VATICAN CITY (AP) — Pope Emeritus Benedict XVI’s last words were “Lord, I love you,” his longtime secretary said Sunday, quoting a nurse who helped care for the 95-year-old former pontiff in his final hours.

Archbishop Georg Gaenswein, a German prelate who lived in the Vatican monastery where Benedict took up residence after his 2013 retirement, said the nurse recounted hearing Benedict utter those words at about 3 a.m. Saturday.

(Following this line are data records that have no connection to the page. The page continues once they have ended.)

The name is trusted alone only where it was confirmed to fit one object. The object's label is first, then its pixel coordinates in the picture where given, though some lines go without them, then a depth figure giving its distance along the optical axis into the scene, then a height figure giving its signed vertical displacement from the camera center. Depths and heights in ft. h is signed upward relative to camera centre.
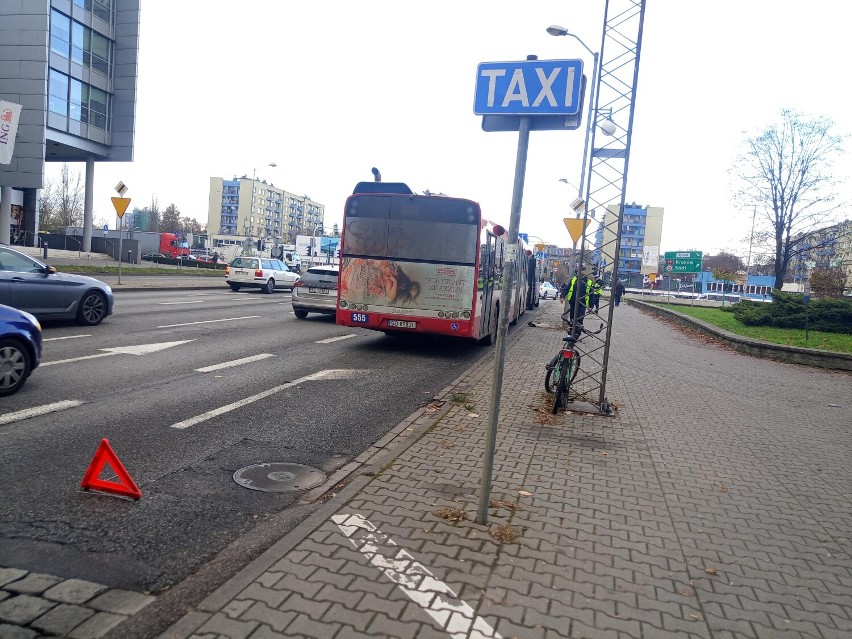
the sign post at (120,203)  76.58 +5.61
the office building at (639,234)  391.28 +38.34
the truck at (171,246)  226.99 +2.77
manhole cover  16.57 -5.79
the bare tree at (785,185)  128.06 +24.23
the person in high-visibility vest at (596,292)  35.86 -0.21
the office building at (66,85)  129.70 +35.18
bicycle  27.04 -3.70
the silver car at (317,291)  57.67 -2.34
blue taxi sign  13.99 +4.38
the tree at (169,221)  392.27 +20.05
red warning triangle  14.78 -5.36
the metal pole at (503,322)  14.17 -0.94
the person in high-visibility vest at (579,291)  28.02 -0.22
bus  39.47 +0.72
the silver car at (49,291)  36.60 -2.95
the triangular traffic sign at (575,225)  59.56 +5.78
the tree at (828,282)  84.07 +4.05
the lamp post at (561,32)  55.93 +22.47
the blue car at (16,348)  23.17 -3.95
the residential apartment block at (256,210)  479.00 +40.15
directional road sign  155.22 +8.13
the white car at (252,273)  100.42 -2.08
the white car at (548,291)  172.21 -1.90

The retired pope died later that morning.

“Benedict XVI, with a faint voice but in a very distinct way, said in Italian, ‘Lord, I love you,’″ Gaenswein told the Vatican’s official media, adding that it happened when the aides tending to Benedict were changing shifts.

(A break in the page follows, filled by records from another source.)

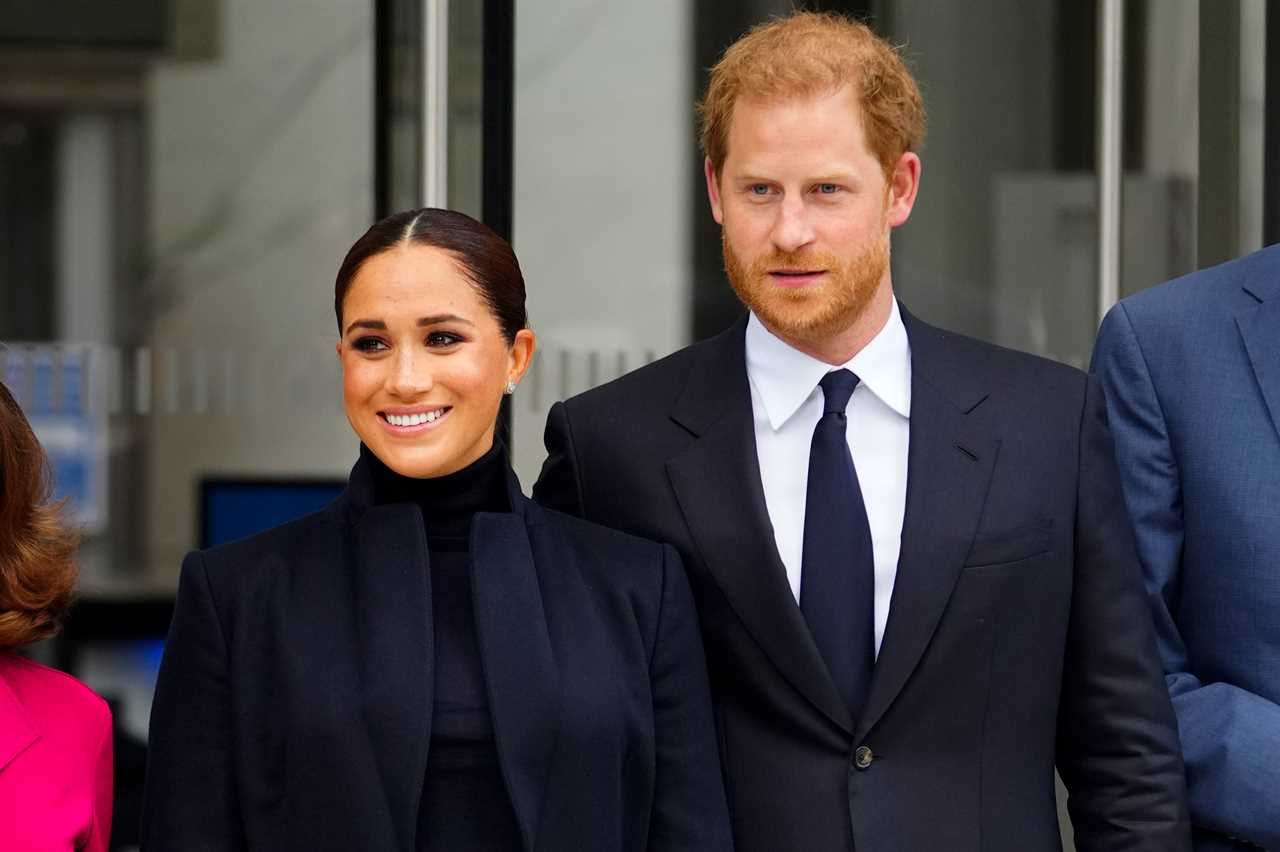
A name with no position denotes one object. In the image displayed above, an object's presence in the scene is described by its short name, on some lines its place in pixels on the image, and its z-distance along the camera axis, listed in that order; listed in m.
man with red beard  5.16
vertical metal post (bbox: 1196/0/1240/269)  10.48
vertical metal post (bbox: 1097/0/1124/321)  10.66
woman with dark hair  4.72
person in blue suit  5.22
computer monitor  11.32
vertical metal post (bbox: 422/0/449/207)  9.87
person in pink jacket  4.83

“I wasn’t there in that moment, but the nurse a little later recounted it,″ the archbishop said. ”They were his last comprehensible words, because afterwards, he wasn’t able to express himself any more.”

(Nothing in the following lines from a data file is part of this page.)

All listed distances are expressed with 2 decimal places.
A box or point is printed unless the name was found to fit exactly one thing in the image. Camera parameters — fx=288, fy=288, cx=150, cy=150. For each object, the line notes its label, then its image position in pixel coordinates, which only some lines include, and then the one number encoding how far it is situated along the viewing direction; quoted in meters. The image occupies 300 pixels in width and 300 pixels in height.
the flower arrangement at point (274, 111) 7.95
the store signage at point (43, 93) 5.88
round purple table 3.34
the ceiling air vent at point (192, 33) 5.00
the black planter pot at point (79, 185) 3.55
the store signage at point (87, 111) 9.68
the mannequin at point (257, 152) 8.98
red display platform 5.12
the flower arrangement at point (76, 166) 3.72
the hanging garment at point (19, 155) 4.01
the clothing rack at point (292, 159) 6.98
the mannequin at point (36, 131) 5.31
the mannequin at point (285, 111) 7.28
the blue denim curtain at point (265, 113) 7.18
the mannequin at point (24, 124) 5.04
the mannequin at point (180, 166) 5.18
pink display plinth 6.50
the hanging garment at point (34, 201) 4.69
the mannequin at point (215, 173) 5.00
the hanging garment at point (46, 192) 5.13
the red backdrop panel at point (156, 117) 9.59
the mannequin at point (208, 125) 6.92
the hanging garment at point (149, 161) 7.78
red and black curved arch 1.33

Gaenswein did not identify the male nurse who shared the information.

Earlier, the Vatican said that Pope Francis went to pay his respects immediately after Gaenswein called to inform him of Benedict’s death shortly after 9:30 a.m. Saturday Vatican spokesman Matteo Bruni said Francis stayed in Benedict’s monastery for quite some time before returning to his residence in a hotel located across the Vatican Gardens.

During New Year’s Day remarks on Sunday, Francis prayed for his predecessor’s passage to heaven and expressed thanks for Benedict’s lifetime of service to the church.

Francis departed briefly from reading his homily during a morning Mass at St. Peter’s Basilica to pray aloud for Benedict.

“Today we entrust to our Blessed Mother our beloved Pope Emeritus Benedict XVI, so that she may accompany him in his passage from this world to God,” he said.

The basilica is set to host Benedict’s coffin for three days of viewing that start Monday.

Rome Prefect Bruno Frattasi, an Interior Ministry official, told Italian state TV that “no fewer than 25,000, 30,000” mourners were expected to file past the coffin on Monday.

On Sunday, Benedict’s body lay on a burgundy-colored bier in the chapel of the monastery where he had lived during his nearly decade-long retirement. He was dressed in a miter, the headgear of a bishop, and a red cloak-like vestment.

A rosary was placed in his hand. Behind him, visible in photos released by the Vatican, were the chapel’s altar and a decorated Christmas tree.

Francis remembered Benedict again later Sunday while addressing thousands of people in St. Peter’s Square. He told the crowd that “in these hours, we invoke her intercession, in particular for Pope Emeritus Benedict XVI, who, yesterday morning, left this world.”